Investigation of a case of encephalopathy, hypotonia and severe developmental delay resulted in identification of biallelic variants in the OXA1L gene; OXA1L encodes an evolutionarily conserved protein that is localized to the inner mitochondrial membrane. Other genes involved in mitochondrial metabolism were assessed, but no other pathogenic variants were identified. One of the OXA1L variants causes a frameshift and the other affects splicing, and thus both are likely to be loss-of-function alleles. The family's pedigree is consistent with autosomal recessive inheritance. There is a single orthologous gene in Drosophila, which shares the genetic symbol of the human gene, OXA1L, and for which RNAi targeting constructs have been generated.
The human OXA1L gene has not been introduced into flies.
To support the hypothesis that OXPHOS defects seen in patient fibroblasts were caused by the OXA1L variants, Drosophila adults with knockdown of Dmel\OXA1L effected by RNAi were characterized for OXPHOS function.
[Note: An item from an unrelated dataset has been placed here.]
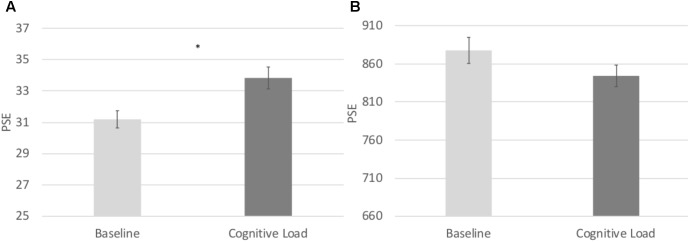
(A) Point of subjective equality estimates from the Numerical Bisection Task. (B) Point of subjective equality estimates from the Temporal Bisection Task.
Of particular interest was whether mitochondrial complex IV was affected. Although the representative complex I subunit was most affected, steady-state levels of representative subunits from all OXPHOS complexes were decreased in OXA1L-depleted flies, including complex IV. Mitochondrial respiration was severely affected and the animals died shortly after eclosion.
[updated Mar. 2019 by FlyBase; FBrf0222196]
Based on a single described case, a child who exhibited severe encephalopathy and hypotonia at birth with subsequent neurodevelopmental delay, achieving independent sitting at 12 months, but never being able to stand or walk. At 4 years, continued hypotonia, intellectual disability and lack of language skills were noted (FBrf0240558).
Data are consistent with recessive inheritance (FBrf0240558).
OXA1L encodes an evolutionarily conserved protein that is localized to the inner mitochondrial membrane. It is required for the insertion of integral membrane proteins into the mitochondrial inner membrane, for the activity and assembly of cytochrome oxidase, and for the correct biogenesis of ATP synthase and complex I in mitochondria. [Gene Cards, OXA1L; 2019.03.13]
One to one: 1 human to 1 Drosophila.
High-scoring ortholog of human OXA1L (1 Drosophila to 1 human). Dmel\OXA1L shares 34% identity and 55% similarity with the human gene.